#### [Page extract]
In diabetic nephropathy, the mean levels of BMI, serum fasting insulin, serum fasting glucose, HOMA IR, serum HbA1c, serum creatinine, and ACR exhibited significantly higher mean levels. In contrast, the eGFR exhibited significantly lower mean levels than diabetic patients without nephropathy, nondiabetic patients with CKD, and healthy controls. Diabetic nephropathy patients had a significantly longer disease duration than diabetic patients without nephropathy and nondiabetic patients with CKD.
Compared to healthy controls and nondiabetic patients with CKD, both diabetic nephropathy and diabetic patients without nephropathy showed a significant decline in mean serum HDL-c levels along with significant increases in mean serum levels of TG and cholesterol.
The mean levels of serum BUN demonstrated a significant increase in diabetic nephropathy compared to diabetic patients without nephropathy, healthy controls, and nondiabetic patients having CKD.
The mean level of serum hsa-miR-221 in the studied groups
As demonstrated in Fig. 1a, the mean levels of serum hsa-miR-221 were significantly (p value ˂0.001) higher in diabetic nephropathy patients (3.06 ± 0.44) than those in diabetic patients without nephropathy (2.19 ± 0.39), nondiabetic patients with CKD (0.995 ± 0.16), and healthy controls (1 ± 0.043). They were significantly (p-value ˂0.001) higher in diabetic patients without nephropathy (2.19 ± 0.39) than those in nondiabetic patients with CKD (0.995 ± 0.16) and healthy controls (1 ± 0.043); however, they were comparable in nondiabetic patients with CKD (0.995 ± 0.16) and healthy subjects (1 ± 0.043).
The mean levels of hsa-miR-221 in the subgroups
According to Table 3, the mean levels of hsa-miR-221 in males and females in each group were not significantly different. Additionally, they showed no significant variations between patients who used rosiglitazone, glyburide, or metformin in any group of diabetic patients, However, they were significantly higher as obesity developed in patients with diabetic nephropathy.
The relation between hsa-miR-221 and levels of albuminuria in the DN group
As shown in Fig. 1b, in diabetic patients with nephropathy, the mean levels of hsa-miR-221 were significantly higher (P < 0.001) in patients with macroalbuminuria (3.11 ± 0.43) than those with microalbuminuria (2.43 ± 0.14). However, no considerable variation was found in the mean levels of hsa-miR-221 between patients with macroalbuminuria (0.992 ± 0.03) and those with microalbuminuria (0.996 ± 0.2) in the nondiabetic CKD group (Fig. 1c).

#### [Work task]
Could you carry on the results on serum hsa-miR-221 in diabetic nephropathy, starting right after their last sentence? You won't need the records for anything here.

#### [Study material]

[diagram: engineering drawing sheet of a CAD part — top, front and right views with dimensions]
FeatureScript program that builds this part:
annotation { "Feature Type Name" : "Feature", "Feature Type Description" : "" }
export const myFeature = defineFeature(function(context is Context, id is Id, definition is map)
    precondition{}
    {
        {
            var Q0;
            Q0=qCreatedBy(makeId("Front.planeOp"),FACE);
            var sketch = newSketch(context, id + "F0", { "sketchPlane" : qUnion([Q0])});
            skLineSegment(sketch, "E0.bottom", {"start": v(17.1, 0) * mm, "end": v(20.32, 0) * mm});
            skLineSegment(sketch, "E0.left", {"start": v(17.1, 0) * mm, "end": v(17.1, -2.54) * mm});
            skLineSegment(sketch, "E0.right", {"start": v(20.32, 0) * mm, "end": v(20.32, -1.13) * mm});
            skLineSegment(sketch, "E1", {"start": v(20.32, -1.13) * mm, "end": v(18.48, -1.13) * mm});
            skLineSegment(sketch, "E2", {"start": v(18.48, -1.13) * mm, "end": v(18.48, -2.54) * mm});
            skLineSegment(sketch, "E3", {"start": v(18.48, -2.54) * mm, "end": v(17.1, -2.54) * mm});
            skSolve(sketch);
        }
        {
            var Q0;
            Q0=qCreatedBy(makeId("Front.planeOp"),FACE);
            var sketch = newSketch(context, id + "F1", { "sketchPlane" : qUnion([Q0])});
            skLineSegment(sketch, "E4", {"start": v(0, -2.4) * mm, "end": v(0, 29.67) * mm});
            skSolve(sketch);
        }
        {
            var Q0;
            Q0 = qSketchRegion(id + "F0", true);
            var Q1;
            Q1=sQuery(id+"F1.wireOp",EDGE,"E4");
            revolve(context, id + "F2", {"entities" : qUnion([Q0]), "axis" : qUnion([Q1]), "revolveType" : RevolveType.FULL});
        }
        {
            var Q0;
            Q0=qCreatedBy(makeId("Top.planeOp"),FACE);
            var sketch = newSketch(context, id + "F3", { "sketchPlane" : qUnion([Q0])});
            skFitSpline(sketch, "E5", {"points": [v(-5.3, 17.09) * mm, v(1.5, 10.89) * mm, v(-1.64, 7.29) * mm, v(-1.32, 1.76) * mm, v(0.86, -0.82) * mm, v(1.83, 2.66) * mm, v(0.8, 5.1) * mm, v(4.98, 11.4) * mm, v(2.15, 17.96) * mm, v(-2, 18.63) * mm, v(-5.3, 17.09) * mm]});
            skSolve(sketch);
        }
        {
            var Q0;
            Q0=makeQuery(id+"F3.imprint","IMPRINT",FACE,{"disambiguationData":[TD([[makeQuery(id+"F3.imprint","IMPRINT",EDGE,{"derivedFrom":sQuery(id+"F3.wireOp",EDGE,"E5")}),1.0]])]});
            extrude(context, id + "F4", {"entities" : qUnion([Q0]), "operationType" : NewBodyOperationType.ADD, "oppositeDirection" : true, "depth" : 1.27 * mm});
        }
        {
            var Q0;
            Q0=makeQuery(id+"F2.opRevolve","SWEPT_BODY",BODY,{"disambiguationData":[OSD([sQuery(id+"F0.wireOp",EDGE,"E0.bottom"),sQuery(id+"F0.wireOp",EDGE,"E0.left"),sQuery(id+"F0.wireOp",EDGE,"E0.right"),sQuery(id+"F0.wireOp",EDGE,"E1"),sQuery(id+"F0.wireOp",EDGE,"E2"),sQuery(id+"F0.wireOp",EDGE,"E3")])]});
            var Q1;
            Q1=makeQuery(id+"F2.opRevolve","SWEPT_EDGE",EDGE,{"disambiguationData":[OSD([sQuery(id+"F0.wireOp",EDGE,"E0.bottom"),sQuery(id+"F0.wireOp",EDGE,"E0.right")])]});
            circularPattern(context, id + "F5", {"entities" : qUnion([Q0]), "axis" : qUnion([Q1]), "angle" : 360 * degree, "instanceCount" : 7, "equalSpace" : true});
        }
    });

#### [Reply]
The significant correlations of serum hsa-miR-221 in the study
According to Fig. 2, significant (P < 0.001) positive correlations were noticed between serum hsa-miR-221 and fasting insulin (r = 0.504), fasting glucose (r = 0.407), HOMA IR (r = 0.610), ACR (r = 0.782), and BMI (r = 0.645) in diabetic nephropathy group. In diabetic patients without nephropathy, there were significant (P < 0.001) positive correlations between serum hsa-miR-221 and fasting insulin (r = 0.537) and HOMA IR (r = 0.622) only.
Logistic regression of significant predictor parameters for prediction of diabetic nephropathy
Univariate logistic regression revealed hsa-miR-221 to be a significant predictor of the development of diabetic nephropathy in diabetic patients, along with HbA1c, fasting glucose, fasting insulin, HOMA IR, and BMI (Table 4). This result remained in multivariate logistic regression models, whether conventional risk factors (BMI) or the significant variables from the univariate models (hsa-miR-221, HbA1c, fasting glucose, and HOMA IR; Table 4) were specified as covariates. According to Table 4, the combination of hsa-miR-221 and either fasting glucose or HbA1c showed the best performance and explained 70% and 79% (Nagelkerke R2) of the variation, respectively.
ROC curve analysis of serum hsa-miR-221 in the early detection of diabetic nephropathy in diabetes mellitus
The AUC of serum hsa-miR-221 was 0.953 with a sensitivity of 96% and specificity of 88% at the cut-off value ≥ 2.55, with a significantly accurate diagnosis for patients with diabetic nephropathy, as shown in Fig. 3.
Discussion
Early diagnosis and management of diabetic nephropathy are urgent to avoid complications and fatality [24].
Although albuminuria is considered the best available test for the diagnosis of diabetic nephropathy, additional measures, such as serum creatinine, urine ACR, or eGFR, can be used to assess renal damage [25]. However, none of those tests offers a significant sensitivity for early diagnosis of all patients with diabetic renal dysfunction [26, 27].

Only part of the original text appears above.